To compare them, ask some questions about their properties:
- How easy is the file format to query? The query time should not incur much latency
- How easy is the file format to serialize? The data serialization should not incur much latency
- Is the file format splittable? Data is split several times during processing
- Does the file format support compression?
Files are broken into lines. A line end is indicated with a carriage return (\r) or line feed (\n). Keys are the position in the file and values are the line of text. Use a text file if the data stored in HDFS needs to be readily accessible in text format, such as email messages.
Text files are splittable. They can be relatively bulky, as they don’t support block compression, so query may not be as efficient as some of the other formats. For compression, use a file-level compression codec that supports splitting, such as BZip2.
A sequence file stores data in rows as binary key/value pairs. The binary format makes it smaller than a text file. Sequence files are splittable.
Three different sequence file formats are supported:
- Record compressed—only values are compressed
- Block compressed—both keys and values are compressed
One advantage over text format is that the sequence file format supports block compression, or compressing HDFS blocks separately, a block being the smallest unit of data. Block compression enables splitting data used in MapReduce processing.

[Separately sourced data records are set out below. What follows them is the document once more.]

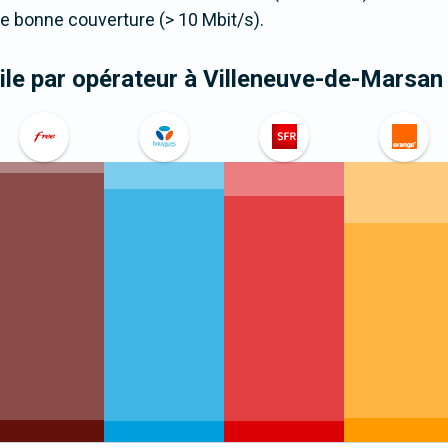
 bonne couverture (> 10 Mbit/s).
le par opérateur
à Villeneuve-de-Marsan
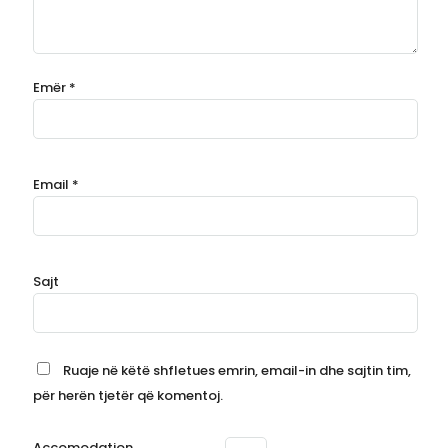
Emër
*
Email
*
Sajt
Ruaje në këtë shfletues emrin, email-in dhe sajtin tim,
për herën tjetër që komentoj.
Accomodation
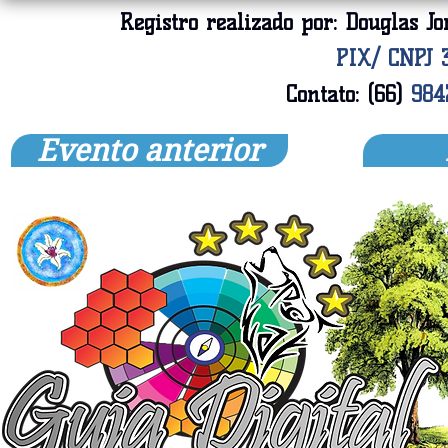
Registro realizado por: Douglas Jo
PIX/ CNPJ 3
Contato: (66)
984
Evento anterior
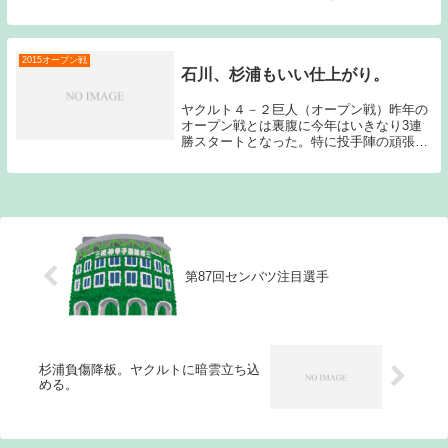
市出身である由規にとっては特に特別な日
である。被災地の復興と自分の復活を重ね
合わせての志願の登板だったようだ。その
由規今日...
2015オープン戦
石川、杉浦もいい仕上がり。
ヤクルト４－２巨人（オープン戦）昨年の
オープン戦とは裏腹に今年はいきなり3連
勝スタートとなった。特に投手陣の頑張り
が目に付く。昨日の小川同様キャンプでは
別メニューの時期もあった石川が2回をノ
ーヒットピッチングとしっかり結果を残し
た。2イニン...
第87回センバツ注目選手
杉浦負傷降板。ヤクルトに暗雲立ち込
める。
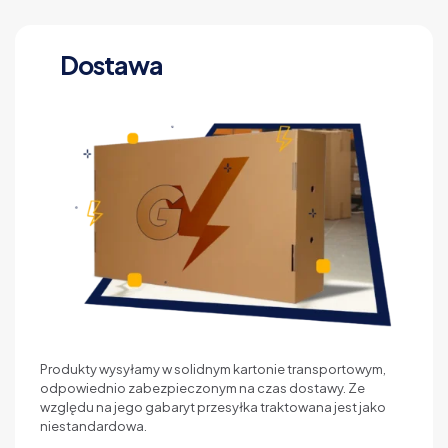
Dostawa
Produkty wysyłamy w solidnym kartonie transportowym,
odpowiednio zabezpieczonym na czas dostawy. Ze
względu na jego gabaryt przesyłka traktowana jest jako
niestandardowa.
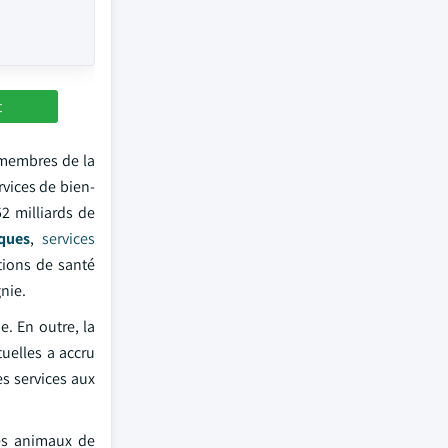
t
 membres de la
rvices de bien-
2 milliards de
ques
,
services
tions de santé
nie.
. En outre, la
tuelles a accru
s services aux
des animaux de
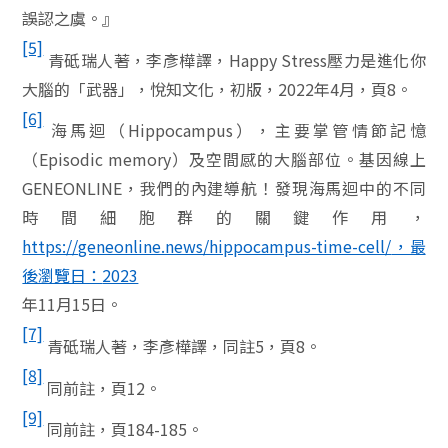
誤認之虞。』
[5]
青砥瑞人著，李彥樺譯，
Happy Stress
壓力是進化你
大腦的「武器」，悅知文化，初版，
2022
年
4
月，頁
8
。
[6]
海馬迴（
Hippocampus
），主要掌管情節記憶
（
Episodic memory
）及空間感的大腦部位。基因線上
GENEONLINE
，我們的內建導航！發現海馬迴中的不同
時間細胞群的關鍵作用，
https://geneonline.news/hippocampus-time-cell/
，最
後瀏覽日：
2023
年
11
月
15
日。
[7]
青砥瑞人著，李彥樺譯，同註
5
，頁
8
。
[8]
同前註，頁
12
。
[9]
同前註，頁
184-185
。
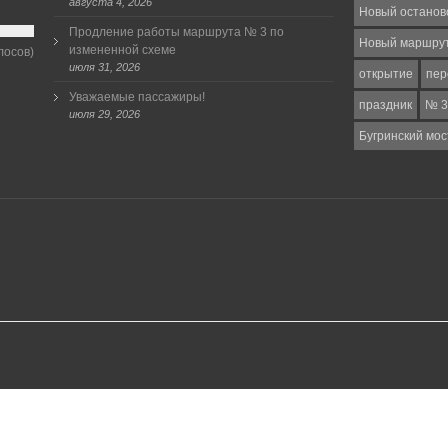
августа 4, 2026
Новый останов
Продление работы маршрута № 3 по
Новый маршру
измененной схеме
лосов)
июля 31, 2026
открытие
пер
Уважаемые пассажиры!
праздник
№ 3
июля 29, 2026
Бугринский мос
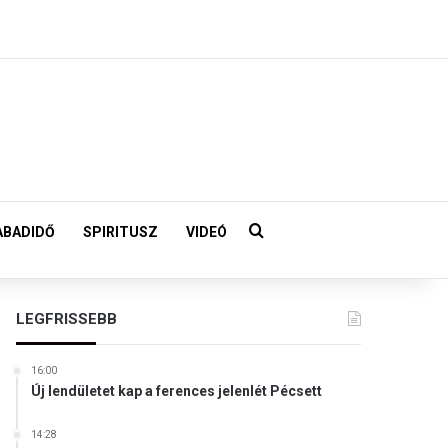
Keresés:
ABADIDŐ
SPIRITUSZ
VIDEÓ
LEGFRISSEBB
16:00
Új lendületet kap a ferences jelenlét Pécsett
14:28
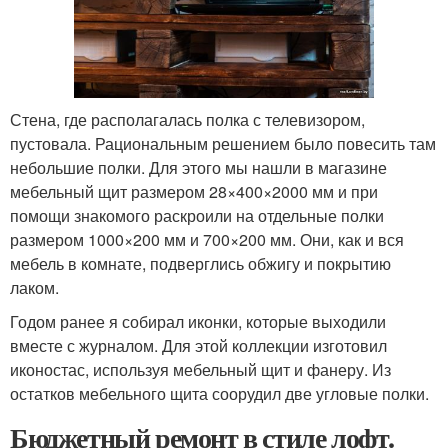
Стена, где располагалась полка с телевизором,
пустовала. Рациональным решением было повесить там
небольшие полки. Для этого мы нашли в магазине
мебельный щит размером 28×400×2000 мм и при
помощи знакомого раскроили на отдельные полки
размером 1000×200 мм и 700×200 мм. Они, как и вся
мебель в комнате, подверглись обжигу и покрытию
лаком.
Годом ранее я собирал иконки, которые выходили
вместе с журналом. Для этой коллекции изготовил
иконостас, используя мебельный щит и фанеру. Из
остатков мебельного щита соорудил две угловые полки.
Бюджетный ремонт в стиле лофт.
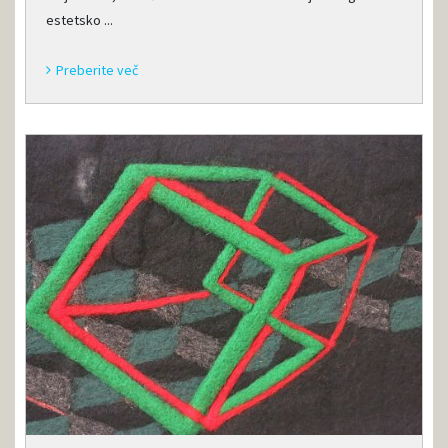
estetsko ...
Preberite več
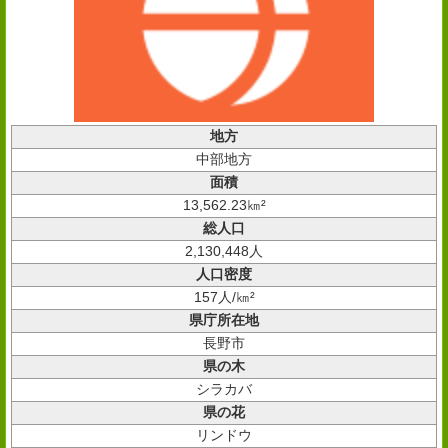
地方
中部地方
面積
13,562.23㎞²
総人口
2,130,448人
人口密度
157人/㎞²
県庁所在地
長野市
県の木
シラカバ
県の花
リンドウ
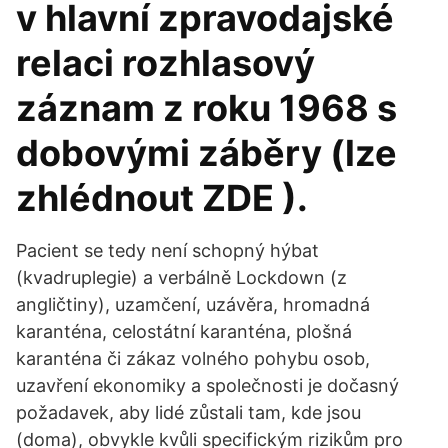
v hlavní zpravodajské
relaci rozhlasový
záznam z roku 1968 s
dobovými záběry (lze
zhlédnout ZDE ).
Pacient se tedy není schopný hýbat
(kvadruplegie) a verbálně Lockdown (z
angličtiny), uzamčení, uzávěra, hromadná
karanténa, celostátní karanténa, plošná
karanténa či zákaz volného pohybu osob,
uzavření ekonomiky a společnosti je dočasný
požadavek, aby lidé zůstali tam, kde jsou
(doma), obvykle kvůli specifickým rizikům pro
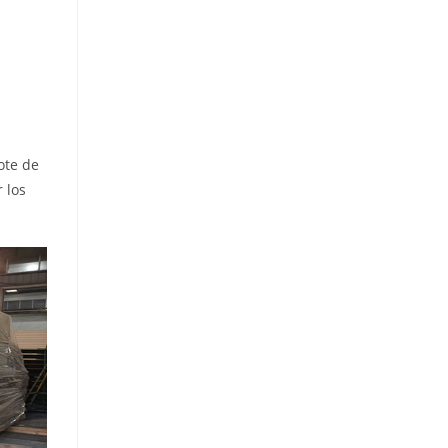
ote de
 los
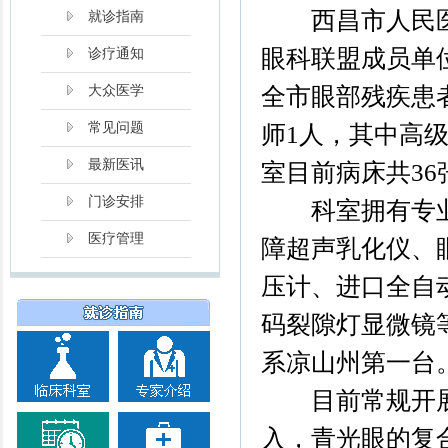
西昌市人民医
就诊指南
眼科联盟成员单
诊疗通知
全市眼部残疾患
大众医学
常见问题
师1人，其中高级
最新医讯
室目前病床共36
门诊安排
科室拥有专业
医疗管理
障超声乳化仪、
压计、进口全自
码裂隙灯显微镜
系凉山州第一台
目前常规开展
入，青光眼的复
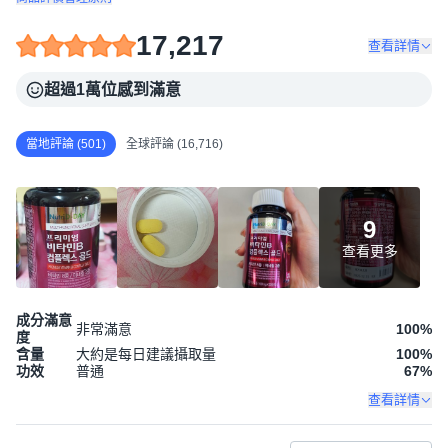
17,217
查看詳情
超過1萬位感到滿意
當地評論 (501)
全球評論 (16,716)
9
查看更多
成分滿意
非常滿意
100
%
度
含量
大約是每日建議攝取量
100
%
功效
普通
67
%
查看詳情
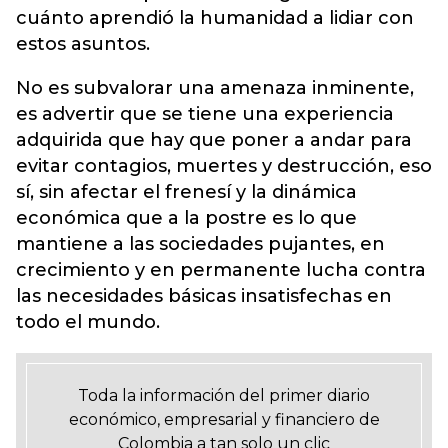
cuánto aprendió la humanidad a lidiar con
estos asuntos.
No es subvalorar una amenaza inminente,
es advertir que se tiene una experiencia
adquirida que hay que poner a andar para
evitar contagios, muertes y destrucción, eso
sí, sin afectar el frenesí y la dinámica
económica que a la postre es lo que
mantiene a las sociedades pujantes, en
crecimiento y en permanente lucha contra
las necesidades básicas insatisfechas en
todo el mundo.
Toda la información del primer diario
económico, empresarial y financiero de
Colombia a tan solo un clic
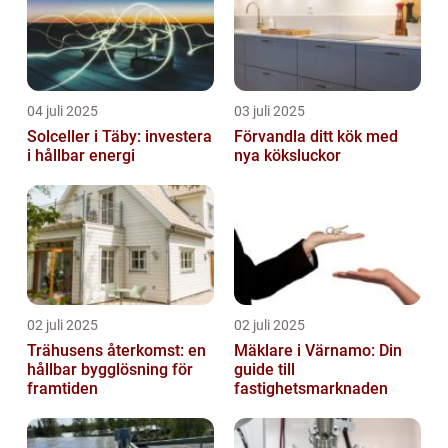
04 juli 2025
03 juli 2025
Solceller i Täby: investera
Förvandla ditt kök med
i hållbar energi
nya köksluckor
02 juli 2025
02 juli 2025
Trähusens återkomst: en
Mäklare i Värnamo: Din
hållbar bygglösning för
guide till
framtiden
fastighetsmarknaden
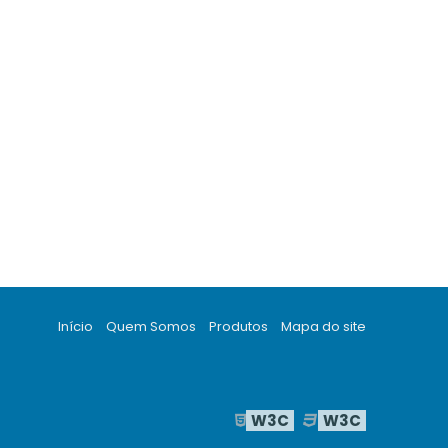
Início
Quem Somos
Produtos
Mapa do site
W3C
W3C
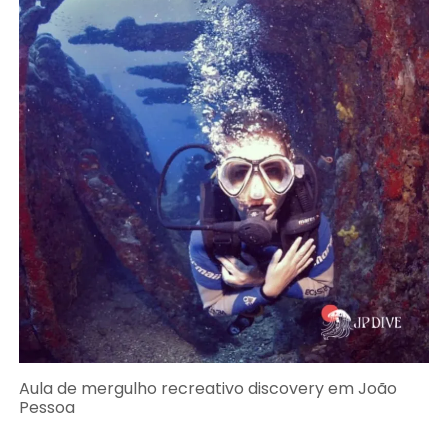
Aula de mergulho recreativo discovery em João
Pessoa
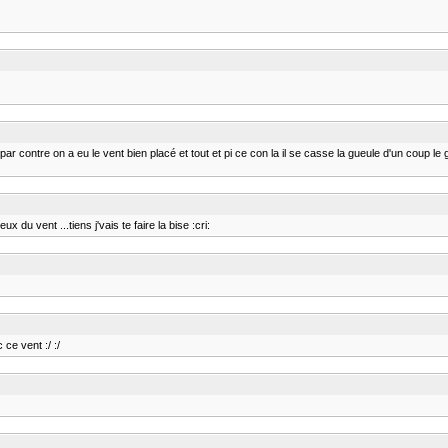
 contre on a eu le vent bien placé et tout et pi ce con la il se casse la gueule d'un coup le gar
x du vent ...tiens j'vais te faire la bise :cri:
ce vent :/ :/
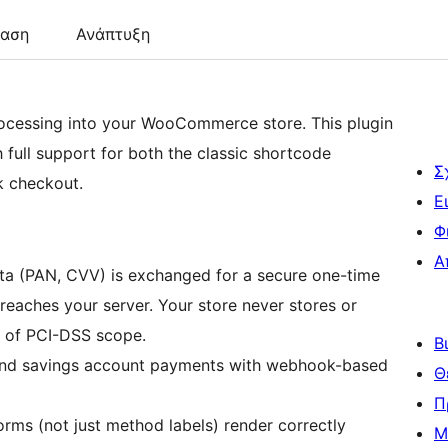
ταση
Ανάπτυξη
rocessing into your WooCommerce store. This plugin
 full support for both the classic shortcode
Σ
 checkout.
Ε
Φ
Α
a (PAN, CVV) is exchanged for a secure one-time
 reaches your server. Your store never stores or
t of PCI-DSS scope.
Β
nd savings account payments with webhook-based
Θ
Π
orms (not just method labels) render correctly
Μ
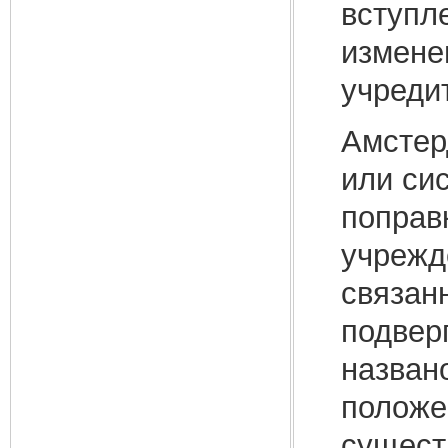
вступл
измене
учреди
Амстер
или си
поправ
учрежд
связан
подвер
назван
положе
сущест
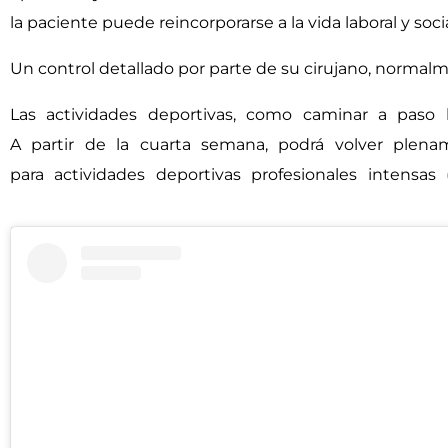
la paciente puede reincorporarse a la vida laboral y s
Un control detallado por parte de su cirujano, normalme
Las actividades deportivas, como caminar a paso 
A partir de la cuarta semana, podrá volver plena
para actividades deportivas profesionales intensas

Avro is a compact, fast, row-based binary data format. Avro is suitable for storing complex data, as it is a schema-based data serialization system. The schema is encoded along with the data, so Avro data is self-describing.
A sequence file could be used to store complex data, but it is not self-describing and the complexity of the data has to be tagged with the data, which makes sequence files slower to serialize and deserialize than Avro for complex data structures. A separate schema is easier to encode and decode.
Avro also supports block compression for ease of data splitting.
Parquet is a binary columnar storage format. Instead of storing adjacent rows, adjacent columns of data are stored together, which is especially useful if most queries are over a subset of data. Only the needed column data is fetched, so it’s more efficient than having to scan rows of data to find the subset. This is also an advantage because column data is similar data, and compressing similar data is more efficient and results in a smaller storage size.
Parquet may not be suitable for MapReduce processing because it uses the complete data set. Parquet is appropriate for Apache Hive for queries over a subset of data.
When to Use Which File Format
All of the commonly used Hadoop storage formats are binary except for text files. Use the text file format for simple storage, such as CSV and email messages. Use a sequence file for data processed by MapReduce. Use Avro for complex data structures. Use Parquet for data queried over a subset, such as data warehousing in Hive.